Limb landmark coordinates:
((

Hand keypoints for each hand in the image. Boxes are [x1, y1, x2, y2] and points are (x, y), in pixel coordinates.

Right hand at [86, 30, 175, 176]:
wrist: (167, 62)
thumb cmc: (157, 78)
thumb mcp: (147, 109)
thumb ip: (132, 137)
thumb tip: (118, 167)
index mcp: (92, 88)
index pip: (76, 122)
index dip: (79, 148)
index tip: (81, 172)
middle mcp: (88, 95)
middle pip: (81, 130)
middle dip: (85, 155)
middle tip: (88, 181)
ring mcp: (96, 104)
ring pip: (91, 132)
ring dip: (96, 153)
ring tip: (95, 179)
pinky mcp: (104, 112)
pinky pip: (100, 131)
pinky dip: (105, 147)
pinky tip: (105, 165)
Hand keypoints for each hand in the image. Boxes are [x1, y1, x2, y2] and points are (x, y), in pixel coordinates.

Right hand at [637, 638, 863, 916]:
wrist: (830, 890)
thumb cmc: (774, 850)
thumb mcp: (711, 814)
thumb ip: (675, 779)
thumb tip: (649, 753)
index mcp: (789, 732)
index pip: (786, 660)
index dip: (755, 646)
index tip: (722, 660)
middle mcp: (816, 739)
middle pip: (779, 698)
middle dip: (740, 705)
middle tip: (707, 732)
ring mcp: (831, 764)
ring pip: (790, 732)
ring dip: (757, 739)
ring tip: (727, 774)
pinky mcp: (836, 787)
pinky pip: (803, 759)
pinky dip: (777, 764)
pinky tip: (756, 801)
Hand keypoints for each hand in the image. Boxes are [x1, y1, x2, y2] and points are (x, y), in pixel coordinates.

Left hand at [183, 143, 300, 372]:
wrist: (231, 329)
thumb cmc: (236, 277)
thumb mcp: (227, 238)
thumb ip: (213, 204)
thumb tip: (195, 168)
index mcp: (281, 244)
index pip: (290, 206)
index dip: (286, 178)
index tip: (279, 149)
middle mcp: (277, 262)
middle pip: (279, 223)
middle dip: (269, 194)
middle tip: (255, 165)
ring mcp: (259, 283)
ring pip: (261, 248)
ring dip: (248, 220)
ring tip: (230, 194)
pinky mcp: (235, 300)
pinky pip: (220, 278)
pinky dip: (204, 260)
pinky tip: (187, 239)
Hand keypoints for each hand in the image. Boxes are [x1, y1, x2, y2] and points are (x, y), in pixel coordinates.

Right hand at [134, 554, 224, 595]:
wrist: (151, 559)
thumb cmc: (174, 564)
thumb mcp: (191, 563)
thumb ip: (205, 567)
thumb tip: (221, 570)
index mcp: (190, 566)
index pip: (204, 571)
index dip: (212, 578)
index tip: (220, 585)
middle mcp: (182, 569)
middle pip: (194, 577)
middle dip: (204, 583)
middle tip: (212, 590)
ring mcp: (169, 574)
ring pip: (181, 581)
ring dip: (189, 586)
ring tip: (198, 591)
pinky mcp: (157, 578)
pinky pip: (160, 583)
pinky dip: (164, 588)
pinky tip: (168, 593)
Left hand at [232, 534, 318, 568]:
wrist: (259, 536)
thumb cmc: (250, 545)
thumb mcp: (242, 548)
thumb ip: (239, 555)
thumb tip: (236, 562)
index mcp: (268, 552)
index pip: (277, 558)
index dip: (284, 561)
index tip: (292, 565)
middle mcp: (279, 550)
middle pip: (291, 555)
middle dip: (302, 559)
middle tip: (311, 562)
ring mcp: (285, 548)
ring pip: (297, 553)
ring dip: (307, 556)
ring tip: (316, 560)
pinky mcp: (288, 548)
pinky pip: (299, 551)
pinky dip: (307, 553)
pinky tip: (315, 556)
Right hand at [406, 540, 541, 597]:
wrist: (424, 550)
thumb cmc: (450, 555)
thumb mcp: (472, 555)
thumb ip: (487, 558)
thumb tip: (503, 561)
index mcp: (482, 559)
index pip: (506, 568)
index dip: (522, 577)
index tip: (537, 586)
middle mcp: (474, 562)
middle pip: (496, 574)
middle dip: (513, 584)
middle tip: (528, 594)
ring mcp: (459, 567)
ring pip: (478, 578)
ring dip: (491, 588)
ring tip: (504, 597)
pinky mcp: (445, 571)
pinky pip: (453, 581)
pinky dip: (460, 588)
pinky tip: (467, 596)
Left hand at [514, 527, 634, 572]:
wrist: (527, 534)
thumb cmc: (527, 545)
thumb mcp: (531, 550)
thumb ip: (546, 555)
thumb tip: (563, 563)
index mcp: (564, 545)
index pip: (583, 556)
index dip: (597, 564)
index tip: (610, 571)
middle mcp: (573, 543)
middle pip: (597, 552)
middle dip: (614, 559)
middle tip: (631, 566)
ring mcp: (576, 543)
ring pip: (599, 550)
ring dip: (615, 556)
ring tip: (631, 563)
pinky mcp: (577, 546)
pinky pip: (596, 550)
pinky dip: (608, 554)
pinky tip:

))

▶ Problem: With nothing left out, return each entry exactly.

▶ Expected answer:
Hand keypoints for each hand in the image. Boxes are [x1, y1, x2, y2] and points are (x, y), in pixel coordinates.

Right hand at [86, 30, 175, 176]:
wrist: (167, 62)
thumb cmc: (157, 78)
thumb mcp: (147, 109)
thumb ip: (132, 137)
thumb tip: (118, 167)
index mcp: (92, 88)
index pip: (76, 122)
index dip: (79, 148)
index tip: (81, 172)
middle mcp: (88, 95)
middle pip: (81, 130)
middle dip: (85, 155)
middle tip: (88, 181)
ring mcp: (96, 104)
ring pip: (91, 132)
ring dip: (96, 153)
ring tip: (95, 179)
pinky mcp: (104, 112)
pinky pip: (100, 131)
pinky dip: (105, 147)
pinky tip: (105, 165)
Hand keypoints for each hand in the image. Boxes are [x1, y1, x2, y2] and points are (x, y), in pixel coordinates.

Right hand at [637, 638, 863, 916]:
wrist: (830, 890)
thumb cmc: (774, 850)
thumb mcp: (711, 814)
thumb ip: (675, 779)
thumb tip: (649, 753)
index mcp: (789, 732)
index pip: (786, 660)
index dip: (755, 646)
index tip: (722, 660)
middle mcp: (816, 739)
middle pip: (779, 698)
middle dip: (740, 705)
middle tip: (707, 732)
ring mcp: (831, 764)
ring pip: (790, 732)
ring dip: (757, 739)
ring tip: (727, 774)
pinky mcp: (836, 787)
pinky pip: (803, 759)
pinky dip: (777, 764)
pinky tip: (756, 801)
Hand keypoints for each hand in the image. Boxes are [x1, y1, x2, y2] and points are (x, y), in pixel coordinates.

Left hand at [183, 143, 300, 372]:
wrist: (231, 329)
thumb cmc: (236, 277)
thumb mcp: (227, 238)
thumb ip: (213, 204)
thumb tip: (195, 168)
index mcp: (281, 244)
index pip: (290, 206)
index dip: (286, 178)
index tip: (279, 149)
middle mcp: (277, 262)
middle pip: (279, 223)
middle dip: (269, 194)
middle tip: (255, 165)
ring mcp: (259, 283)
ring pip: (261, 248)
ring dip: (248, 220)
ring tip: (230, 194)
pinky mcp: (235, 300)
pinky pip: (220, 278)
pinky dip: (204, 260)
pinky tip: (187, 239)
Hand keypoints for each hand in the image. Boxes are [x1, y1, x2, y2] and points are (x, y), in pixel coordinates.

Right hand at [134, 554, 224, 595]:
wrist: (151, 559)
thumb cmc: (174, 564)
thumb mcp: (191, 563)
thumb ip: (205, 567)
thumb tip: (221, 570)
index mcp: (190, 566)
index pip: (204, 571)
index dip: (212, 578)
index tip: (220, 585)
middle mcp: (182, 569)
middle pip: (194, 577)
middle dip: (204, 583)
middle tip: (212, 590)
ring mcp: (169, 574)
ring pip: (181, 581)
ring dip: (189, 586)
ring tip: (198, 591)
pinky mcp: (157, 578)
pinky pip: (160, 583)
pinky dip: (164, 588)
pinky tip: (168, 593)
Left hand at [232, 534, 318, 568]:
wrist: (259, 536)
thumb cmc: (250, 545)
thumb mcp: (242, 548)
thumb ip: (239, 555)
thumb tip: (236, 562)
index mcp: (268, 552)
index pip: (277, 558)
index dip: (284, 561)
index tip: (292, 565)
middle mcp: (279, 550)
middle pip: (291, 555)
middle dip: (302, 559)
middle tip: (311, 562)
ring mcp: (285, 548)
ring pip: (297, 553)
ring dip: (307, 556)
ring tip: (316, 560)
pinky mcp: (288, 548)
pinky pip: (299, 551)
pinky dip: (307, 553)
pinky tip: (315, 556)
Right hand at [406, 540, 541, 597]:
wrist: (424, 550)
thumb cmc: (450, 555)
thumb mcp: (472, 555)
thumb ip: (487, 558)
thumb tip: (503, 561)
index mcp: (482, 559)
index pip: (506, 568)
index dip: (522, 577)
index tip: (537, 586)
middle mcp: (474, 562)
middle pip: (496, 574)
middle dip: (513, 584)
middle tip: (528, 594)
ring mcp: (459, 567)
ring pip: (478, 578)
ring dip: (491, 588)
ring tip: (504, 597)
pinky mcp: (445, 571)
pinky pip: (453, 581)
pinky dip: (460, 588)
pinky tip: (467, 596)
Left hand at [514, 527, 634, 572]:
wrist: (527, 534)
thumb cmc: (527, 545)
thumb mcp: (531, 550)
thumb ip: (546, 555)
thumb tip: (563, 563)
index mcp: (564, 545)
index pip: (583, 556)
index dip: (597, 564)
index tip: (610, 571)
middle mcp: (573, 543)
middle pip: (597, 552)
middle dip: (614, 559)
middle tip: (631, 566)
ring mcp: (576, 543)
ring pip: (599, 550)
ring dip: (615, 556)
ring tip: (631, 563)
pinky mcp: (577, 546)
pinky pip: (596, 550)
pinky dip: (608, 554)
pinky tip:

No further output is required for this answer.